Perhaps it was just a matter of time before Paradigm employed the term Paradigm Shift to describe a new product line. In this case it's also a new marketing approach that adds online, direct, and other retail channels to the traditional a/v retailers who have always been Paradigm's mainstay. Say hello to the A² Active Atom, a powered version of our old friend, the world-beating Atom satellite. As you can see, it streams Apple-style. The one shown was a working engineering sample. Paradigm also showed the Millennium LP on-wall and mentioned head transducers including four earbuds, two headphone models, and two gaming headphone models.

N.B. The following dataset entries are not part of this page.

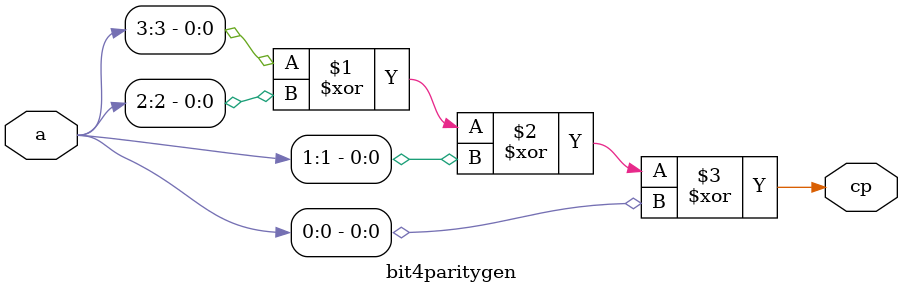
<source format=v>
module bit4paritygen(
  input [3:0]a,
  output cp);
  assign cp=(a[3]^a[2]^a[1]^a[0]);
endmodule

</source>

For folks who don't want to keep their two-channel and multi-channel rigs in separate rooms. You can see how that works. Parasound also showed two five-channel amps, the 250-watt Model 5250 ($2800) and the 150-watt Model 5125 ($1900). Both are THX Ultra2 certified and have dual toroidal power supplies.
Most of our budgets won't stretch to the $18,000/pair level of these floorstanders, but with their Nextel series drivers from Seas of Norway, each speaker with one 7-inch midrange driver, one 10-1/4-inch long excursion woofer, and a 1.1-inch HEXADYM™ magnet tweeter, the Pass Pabs SR-2s sounded mighty sweet.

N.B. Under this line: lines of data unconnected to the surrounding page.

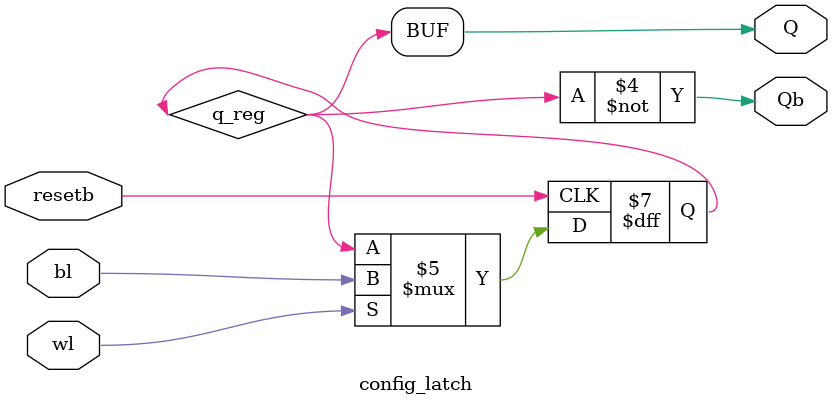
<source format=v>
module config_latch (
  input resetb, // Reset input
  input wl, // Data Enable
  input bl, // Data Input
  output Q, // Q output
  output Qb // Q output
);
//------------Internal Variables--------
reg q_reg;

//-------------Code Starts Here---------
always @ ( posedge resetb) begin
  if (~resetb) begin
    q_reg <= 1'b0;
  end else if (1'b1 == wl) begin
    q_reg <= bl;
  end
end

`ifndef ENABLE_FORMAL_VERIFICATION
// Wire q_reg to Q
assign Q = q_reg;
assign Qb = ~q_reg;
`else
assign Q = 1'bZ;
assign Qb = !Q;
`endif

endmodule

</source>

With the cute musicBox desktop amp and iDAC on display, both featuring pure digital iPod docks and selling for about a grand, Peachtree Audio's David Solomon has a lot to talk about. But the theme he is most passionate about is Apple TV. Videophiles see it as a 720p-limited video streamer. But to Solomon, it's a $99 audio streamer that "could save our industry." He says that if the audio industry doesn't get on board with the way music lovers choose to listen today, it will slowly evaporate, as those listeners gravitate to audio products sold at computer hardware stores.
Polk Audio's Blackstone series comes in the three versions shown including wireless sub not shown. The demo featured smooth and gentle mids. For more information see our review coming a few months after you read this.

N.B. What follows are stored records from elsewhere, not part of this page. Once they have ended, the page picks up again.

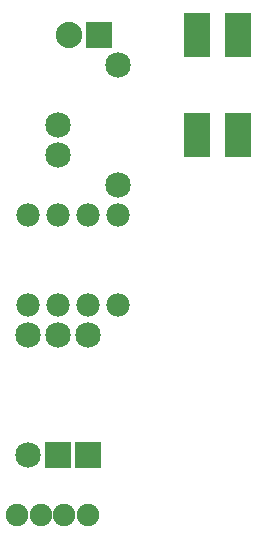
<source format=gts>
G04 MADE WITH FRITZING*
G04 WWW.FRITZING.ORG*
G04 DOUBLE SIDED*
G04 HOLES PLATED*
G04 CONTOUR ON CENTER OF CONTOUR VECTOR*
%ASAXBY*%
%FSLAX23Y23*%
%MOIN*%
%OFA0B0*%
%SFA1.0B1.0*%
%ADD10C,0.085000*%
%ADD11C,0.075000*%
%ADD12C,0.088000*%
%ADD13C,0.078000*%
%ADD14R,0.085000X0.085000*%
%ADD15R,0.088740X0.147795*%
%ADD16R,0.088000X0.088000*%
%ADD17C,0.030000*%
%LNMASK1*%
G90*
G70*
G54D10*
X271Y1476D03*
X271Y1576D03*
G54D11*
X135Y276D03*
X214Y276D03*
X292Y276D03*
X371Y276D03*
G54D10*
X471Y1376D03*
X471Y1776D03*
X371Y476D03*
X371Y876D03*
X171Y476D03*
X171Y876D03*
X271Y476D03*
X271Y876D03*
G54D12*
X407Y1876D03*
X307Y1876D03*
G54D13*
X471Y1276D03*
X371Y1276D03*
X271Y1276D03*
X171Y1276D03*
X171Y976D03*
X271Y976D03*
X371Y976D03*
X471Y976D03*
X471Y1276D03*
X371Y1276D03*
X271Y1276D03*
X171Y1276D03*
X171Y976D03*
X271Y976D03*
X371Y976D03*
X471Y976D03*
G54D14*
X371Y476D03*
X271Y476D03*
G54D15*
X733Y1541D03*
X871Y1541D03*
X871Y1876D03*
X733Y1876D03*
G54D16*
X407Y1876D03*
G54D17*
G36*
X244Y1503D02*
X299Y1503D01*
X299Y1448D01*
X244Y1448D01*
X244Y1503D01*
G37*
D02*
G36*
X444Y1403D02*
X499Y1403D01*
X499Y1348D01*
X444Y1348D01*
X444Y1403D01*
G37*
D02*
G36*
X144Y503D02*
X199Y503D01*
X199Y448D01*
X144Y448D01*
X144Y503D01*
G37*
D02*
G04 End of Mask1*
M02*
</source>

The Polk FX Wireless Surround ($399) assigns surround-channel duty to a single speaker that sits on the floor behind the sofa. We heard it and it worked, though it worked better when we weren't standing over it with a camera. If surround aversion is a disease, this may be the cure, and quite an audacious one. Please note that the foot isn't ours. We wear Hush Puppies.
The PSB Imagine Mini builds on the success of the Imagine line with a four-inch clay ceramic and polypropylene woofer and one-inch aluminum tweeter in a satellite-size enclosure. Bracket (shown at right) or stands optional. Price $700/pair, shipping April.
At $700/pair, PSB's Imagine Mini (second from left, on stand) may turn some heads. It did not have any deep bass, but was clean as far down as it went, and even when played loud (though not unreasonably loud) did not fall to pieces. With a good subwoofer, five of them plus a spare (unfortunately they are sold only in pairs), or four with an Imagine center, could make for a sweet, small room home theater setup.
The Revel Ultima2 Salon2 speakers were driven by Mark Levinson electronics. Nothing new here either, but with a simple piano-bass-drums recording featuring Ellis Marsalis (not even an SACD, just a CD) the system sounded so natural we could have sat there all day. Total pricing just south of $122,000.
No model number, price, or availability date was given for this Samsung 27-inch PC monitor/3DTV combination. But it can handle all 3D formats (the image on screen shows the side-by-side format in its native form before it's processed into a single, unsqueezed 3D image. The display includes an antenna input (it has a built-in tuner) and an HDMI port. You will need active glasses to watch 3D on it (it is not autostereoscopic).